The British MP is elected not on a list system but as the representative of his or her community’s economic interests. The public and Tory MPs sense no grip or control from the prime minister. If some mechanism could be found to put off the worst impact of Brexit they would reluctantly accept that.

11)  The Labour opposition under Sir Keir Starmer refuses to engage in any Brexit debate but simply calls on the PM to deliver a “good deal for Britain that protects the environment, animal rights and worker rights”.

But other than that Labour says it is all in the hands of the prime minister. Johnson and Tory MPs can see the trap being set. A crash out No Deal/WTO Brexit with queues, shortages, maybe rationing, and endless uncertainty is a disastrous beginning to his second full year in office and will encourage the growing Tory press voices saying he cannot win the next general election.

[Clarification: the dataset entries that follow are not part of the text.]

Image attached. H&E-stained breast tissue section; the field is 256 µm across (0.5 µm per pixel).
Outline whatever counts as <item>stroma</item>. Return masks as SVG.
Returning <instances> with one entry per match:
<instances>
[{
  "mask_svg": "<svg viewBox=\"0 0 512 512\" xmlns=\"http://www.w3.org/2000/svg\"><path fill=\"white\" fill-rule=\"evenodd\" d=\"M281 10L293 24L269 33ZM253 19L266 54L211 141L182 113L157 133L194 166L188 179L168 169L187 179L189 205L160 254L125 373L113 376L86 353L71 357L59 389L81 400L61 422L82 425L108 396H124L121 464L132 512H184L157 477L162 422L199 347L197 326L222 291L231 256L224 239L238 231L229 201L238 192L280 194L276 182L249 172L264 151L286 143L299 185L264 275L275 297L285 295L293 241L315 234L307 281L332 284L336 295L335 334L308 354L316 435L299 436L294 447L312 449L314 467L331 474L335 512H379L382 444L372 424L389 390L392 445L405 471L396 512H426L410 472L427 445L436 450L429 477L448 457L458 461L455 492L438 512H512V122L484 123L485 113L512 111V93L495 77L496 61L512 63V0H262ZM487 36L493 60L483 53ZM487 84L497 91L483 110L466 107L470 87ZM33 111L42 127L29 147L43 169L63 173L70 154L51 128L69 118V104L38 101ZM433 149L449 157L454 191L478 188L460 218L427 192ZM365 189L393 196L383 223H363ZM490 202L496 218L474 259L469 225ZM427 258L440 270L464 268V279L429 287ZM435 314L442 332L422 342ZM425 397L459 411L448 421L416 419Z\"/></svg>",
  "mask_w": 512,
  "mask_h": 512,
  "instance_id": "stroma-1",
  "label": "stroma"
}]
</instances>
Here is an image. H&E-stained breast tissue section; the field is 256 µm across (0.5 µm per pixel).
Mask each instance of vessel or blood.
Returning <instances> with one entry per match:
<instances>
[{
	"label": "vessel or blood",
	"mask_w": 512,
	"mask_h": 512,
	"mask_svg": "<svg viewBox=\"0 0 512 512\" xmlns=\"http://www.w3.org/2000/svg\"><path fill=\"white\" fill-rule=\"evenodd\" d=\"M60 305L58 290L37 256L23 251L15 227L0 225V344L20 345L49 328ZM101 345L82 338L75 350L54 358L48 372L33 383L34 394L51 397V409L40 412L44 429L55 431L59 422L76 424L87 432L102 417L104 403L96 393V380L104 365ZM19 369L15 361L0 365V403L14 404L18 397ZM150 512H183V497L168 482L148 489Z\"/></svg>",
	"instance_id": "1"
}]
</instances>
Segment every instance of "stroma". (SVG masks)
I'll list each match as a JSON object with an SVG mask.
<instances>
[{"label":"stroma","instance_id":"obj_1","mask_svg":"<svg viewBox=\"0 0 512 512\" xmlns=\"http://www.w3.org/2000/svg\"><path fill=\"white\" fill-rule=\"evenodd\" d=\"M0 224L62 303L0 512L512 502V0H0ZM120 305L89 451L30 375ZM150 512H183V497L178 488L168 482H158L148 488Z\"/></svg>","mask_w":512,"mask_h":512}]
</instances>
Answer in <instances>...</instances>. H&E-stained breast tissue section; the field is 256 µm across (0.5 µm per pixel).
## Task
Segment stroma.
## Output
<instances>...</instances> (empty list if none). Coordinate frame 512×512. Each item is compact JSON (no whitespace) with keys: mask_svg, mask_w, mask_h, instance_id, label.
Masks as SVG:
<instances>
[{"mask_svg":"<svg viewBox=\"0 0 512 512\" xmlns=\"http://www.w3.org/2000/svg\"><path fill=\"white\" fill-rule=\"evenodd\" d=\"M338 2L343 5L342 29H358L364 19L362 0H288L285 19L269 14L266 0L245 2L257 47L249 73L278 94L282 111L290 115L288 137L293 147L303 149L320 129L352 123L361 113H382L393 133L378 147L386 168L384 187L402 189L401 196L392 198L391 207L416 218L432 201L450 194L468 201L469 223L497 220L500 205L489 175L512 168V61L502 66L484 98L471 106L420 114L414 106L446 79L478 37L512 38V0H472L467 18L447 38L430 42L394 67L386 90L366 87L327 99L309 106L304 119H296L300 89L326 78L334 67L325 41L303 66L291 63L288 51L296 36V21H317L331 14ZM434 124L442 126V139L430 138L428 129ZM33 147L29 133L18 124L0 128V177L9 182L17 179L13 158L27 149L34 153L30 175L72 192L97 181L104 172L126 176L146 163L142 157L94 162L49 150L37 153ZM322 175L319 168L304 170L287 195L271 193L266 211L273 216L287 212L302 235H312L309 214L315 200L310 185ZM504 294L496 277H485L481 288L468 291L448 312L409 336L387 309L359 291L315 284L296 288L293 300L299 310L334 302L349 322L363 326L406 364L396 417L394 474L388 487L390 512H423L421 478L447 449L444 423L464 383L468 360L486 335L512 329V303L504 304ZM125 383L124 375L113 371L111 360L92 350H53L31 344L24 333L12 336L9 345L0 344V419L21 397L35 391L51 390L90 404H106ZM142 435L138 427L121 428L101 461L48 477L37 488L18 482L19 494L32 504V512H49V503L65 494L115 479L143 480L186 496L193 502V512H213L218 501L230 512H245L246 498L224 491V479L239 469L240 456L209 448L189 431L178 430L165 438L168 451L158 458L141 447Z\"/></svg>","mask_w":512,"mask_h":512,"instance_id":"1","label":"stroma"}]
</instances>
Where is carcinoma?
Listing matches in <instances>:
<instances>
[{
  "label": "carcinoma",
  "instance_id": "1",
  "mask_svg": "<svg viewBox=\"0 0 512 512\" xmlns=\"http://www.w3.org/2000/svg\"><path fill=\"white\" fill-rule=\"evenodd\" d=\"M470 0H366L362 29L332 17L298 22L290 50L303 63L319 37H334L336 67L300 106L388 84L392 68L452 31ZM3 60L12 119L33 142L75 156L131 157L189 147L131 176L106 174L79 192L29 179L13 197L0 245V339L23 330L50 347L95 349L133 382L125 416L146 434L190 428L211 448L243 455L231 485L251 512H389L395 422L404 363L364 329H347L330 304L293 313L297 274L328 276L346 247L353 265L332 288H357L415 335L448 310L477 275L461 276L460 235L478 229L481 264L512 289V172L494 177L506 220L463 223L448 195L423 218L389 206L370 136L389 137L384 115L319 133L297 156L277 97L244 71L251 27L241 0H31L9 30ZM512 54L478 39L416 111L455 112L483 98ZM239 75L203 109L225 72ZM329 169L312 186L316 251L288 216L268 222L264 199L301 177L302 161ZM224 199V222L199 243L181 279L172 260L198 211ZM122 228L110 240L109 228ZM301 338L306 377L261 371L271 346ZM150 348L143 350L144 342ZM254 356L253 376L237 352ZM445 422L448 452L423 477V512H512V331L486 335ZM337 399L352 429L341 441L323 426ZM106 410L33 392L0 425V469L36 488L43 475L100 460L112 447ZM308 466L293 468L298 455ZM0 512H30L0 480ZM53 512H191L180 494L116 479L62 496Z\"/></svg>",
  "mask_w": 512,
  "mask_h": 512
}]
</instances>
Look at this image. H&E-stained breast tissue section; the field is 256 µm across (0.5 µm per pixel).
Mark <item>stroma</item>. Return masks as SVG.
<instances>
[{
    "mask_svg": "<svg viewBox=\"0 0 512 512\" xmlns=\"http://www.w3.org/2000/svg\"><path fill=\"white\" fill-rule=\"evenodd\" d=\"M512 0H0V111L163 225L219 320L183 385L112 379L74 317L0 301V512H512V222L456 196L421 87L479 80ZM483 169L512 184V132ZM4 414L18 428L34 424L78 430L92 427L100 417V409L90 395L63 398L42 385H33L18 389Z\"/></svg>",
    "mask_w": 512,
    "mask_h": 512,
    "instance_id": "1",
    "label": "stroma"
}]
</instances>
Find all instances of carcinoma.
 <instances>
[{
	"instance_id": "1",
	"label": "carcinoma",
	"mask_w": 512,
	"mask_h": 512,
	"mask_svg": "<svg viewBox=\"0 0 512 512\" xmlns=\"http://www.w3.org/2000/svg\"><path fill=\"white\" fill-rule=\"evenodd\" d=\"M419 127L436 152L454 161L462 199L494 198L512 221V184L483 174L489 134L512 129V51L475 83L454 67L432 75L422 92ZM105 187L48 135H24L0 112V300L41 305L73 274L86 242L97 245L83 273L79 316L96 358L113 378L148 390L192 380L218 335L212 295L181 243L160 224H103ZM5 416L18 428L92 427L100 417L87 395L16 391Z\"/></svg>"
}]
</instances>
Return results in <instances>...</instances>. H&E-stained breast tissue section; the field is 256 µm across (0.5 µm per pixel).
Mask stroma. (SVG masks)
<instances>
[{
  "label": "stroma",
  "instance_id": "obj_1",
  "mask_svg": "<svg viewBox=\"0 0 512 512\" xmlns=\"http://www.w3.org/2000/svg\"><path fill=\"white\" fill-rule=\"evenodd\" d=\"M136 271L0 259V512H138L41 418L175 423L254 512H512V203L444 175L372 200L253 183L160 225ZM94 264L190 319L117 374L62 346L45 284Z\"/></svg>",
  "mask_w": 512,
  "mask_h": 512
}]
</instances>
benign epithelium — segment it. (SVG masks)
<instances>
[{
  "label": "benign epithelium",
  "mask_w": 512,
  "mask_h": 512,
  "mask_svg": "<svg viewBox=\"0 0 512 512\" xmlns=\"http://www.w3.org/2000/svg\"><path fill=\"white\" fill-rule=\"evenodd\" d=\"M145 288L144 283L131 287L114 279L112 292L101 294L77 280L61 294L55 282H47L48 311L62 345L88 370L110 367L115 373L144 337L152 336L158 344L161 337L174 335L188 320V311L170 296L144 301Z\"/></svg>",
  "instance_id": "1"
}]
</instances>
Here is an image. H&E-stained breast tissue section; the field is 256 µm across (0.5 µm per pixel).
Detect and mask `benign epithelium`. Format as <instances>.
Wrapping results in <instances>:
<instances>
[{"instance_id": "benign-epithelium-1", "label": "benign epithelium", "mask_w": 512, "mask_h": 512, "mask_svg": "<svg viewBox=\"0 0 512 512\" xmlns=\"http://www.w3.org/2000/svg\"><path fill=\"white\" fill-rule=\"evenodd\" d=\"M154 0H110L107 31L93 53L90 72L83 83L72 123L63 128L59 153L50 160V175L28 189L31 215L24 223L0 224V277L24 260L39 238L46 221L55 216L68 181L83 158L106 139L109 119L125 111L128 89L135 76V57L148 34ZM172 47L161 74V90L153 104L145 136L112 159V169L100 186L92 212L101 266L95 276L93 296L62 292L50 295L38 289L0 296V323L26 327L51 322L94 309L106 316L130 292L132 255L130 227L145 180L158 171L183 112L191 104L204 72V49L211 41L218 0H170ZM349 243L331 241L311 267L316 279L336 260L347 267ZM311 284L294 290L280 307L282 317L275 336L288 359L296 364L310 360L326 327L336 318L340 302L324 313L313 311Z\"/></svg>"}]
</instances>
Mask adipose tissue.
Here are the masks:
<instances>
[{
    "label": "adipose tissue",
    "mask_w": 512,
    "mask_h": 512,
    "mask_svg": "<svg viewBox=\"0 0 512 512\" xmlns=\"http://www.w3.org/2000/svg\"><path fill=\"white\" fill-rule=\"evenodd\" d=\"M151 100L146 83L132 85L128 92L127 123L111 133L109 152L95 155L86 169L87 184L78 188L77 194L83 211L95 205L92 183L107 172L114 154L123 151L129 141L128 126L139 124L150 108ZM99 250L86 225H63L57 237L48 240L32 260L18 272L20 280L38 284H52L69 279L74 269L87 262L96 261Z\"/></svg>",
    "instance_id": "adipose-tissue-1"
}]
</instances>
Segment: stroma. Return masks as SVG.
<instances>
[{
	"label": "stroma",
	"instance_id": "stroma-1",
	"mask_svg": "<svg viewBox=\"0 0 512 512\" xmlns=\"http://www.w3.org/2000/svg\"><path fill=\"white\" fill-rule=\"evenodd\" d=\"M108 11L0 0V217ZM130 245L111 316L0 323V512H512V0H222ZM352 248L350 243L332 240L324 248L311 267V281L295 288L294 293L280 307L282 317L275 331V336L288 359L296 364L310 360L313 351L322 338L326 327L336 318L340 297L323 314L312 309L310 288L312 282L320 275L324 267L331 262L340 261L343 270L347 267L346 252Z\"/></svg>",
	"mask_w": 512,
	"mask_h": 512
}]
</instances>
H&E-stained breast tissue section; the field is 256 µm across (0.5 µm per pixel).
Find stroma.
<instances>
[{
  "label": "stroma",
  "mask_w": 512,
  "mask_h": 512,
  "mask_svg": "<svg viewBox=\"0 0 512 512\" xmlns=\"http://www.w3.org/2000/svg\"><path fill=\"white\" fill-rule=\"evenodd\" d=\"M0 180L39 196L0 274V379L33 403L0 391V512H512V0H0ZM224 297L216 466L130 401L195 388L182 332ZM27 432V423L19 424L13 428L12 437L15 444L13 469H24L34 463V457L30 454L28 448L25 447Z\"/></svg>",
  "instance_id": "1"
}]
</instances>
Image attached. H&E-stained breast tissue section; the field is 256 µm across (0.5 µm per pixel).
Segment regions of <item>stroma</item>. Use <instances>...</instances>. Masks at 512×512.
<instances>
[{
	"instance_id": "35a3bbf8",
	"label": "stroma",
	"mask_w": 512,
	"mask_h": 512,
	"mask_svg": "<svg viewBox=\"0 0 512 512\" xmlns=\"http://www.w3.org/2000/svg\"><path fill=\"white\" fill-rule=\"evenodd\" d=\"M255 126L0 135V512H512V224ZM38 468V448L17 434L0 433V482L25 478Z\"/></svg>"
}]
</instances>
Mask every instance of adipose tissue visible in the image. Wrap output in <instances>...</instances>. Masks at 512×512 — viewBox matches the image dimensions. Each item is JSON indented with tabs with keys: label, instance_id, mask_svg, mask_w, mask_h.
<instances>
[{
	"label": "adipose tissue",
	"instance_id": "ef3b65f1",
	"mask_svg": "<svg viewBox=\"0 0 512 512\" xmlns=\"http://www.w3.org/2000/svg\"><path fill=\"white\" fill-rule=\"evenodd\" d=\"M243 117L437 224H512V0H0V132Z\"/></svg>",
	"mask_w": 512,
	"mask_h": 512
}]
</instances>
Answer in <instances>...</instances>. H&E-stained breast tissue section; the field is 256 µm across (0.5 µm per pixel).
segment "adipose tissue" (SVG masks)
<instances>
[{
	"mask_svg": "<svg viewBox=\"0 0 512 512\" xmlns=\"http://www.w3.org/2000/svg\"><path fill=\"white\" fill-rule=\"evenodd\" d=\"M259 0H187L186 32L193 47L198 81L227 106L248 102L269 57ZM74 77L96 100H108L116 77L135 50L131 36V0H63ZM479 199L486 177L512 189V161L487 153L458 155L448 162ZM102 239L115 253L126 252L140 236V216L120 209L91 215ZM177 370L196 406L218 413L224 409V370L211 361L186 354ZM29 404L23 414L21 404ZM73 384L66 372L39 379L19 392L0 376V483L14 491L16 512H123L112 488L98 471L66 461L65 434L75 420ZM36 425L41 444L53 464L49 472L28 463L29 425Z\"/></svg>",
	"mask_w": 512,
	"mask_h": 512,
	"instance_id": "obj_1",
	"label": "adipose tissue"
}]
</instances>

So in conclusion, there is no win for Johnson in going for a hard Brexit. How he pirouettes and U-turns remains to be seen. But he is the artist of the political pirouette and has never been faithful to a policy, or belief other than his own advancement in three decades of political activism.

The majority of Tory (and other MPs) plus public and press opinion would welcome a compromise deal including putting off some difficult decisions to a post-Covid era and continuing ad interim in some areas with existing status quo arrangements. For EU legal purists in Brussels and anti-EU hardline ideologues in London this may not be acceptable but if words and legal formulae can be found – and they can – the signals for a compromise are more positive than a few weeks or months ago.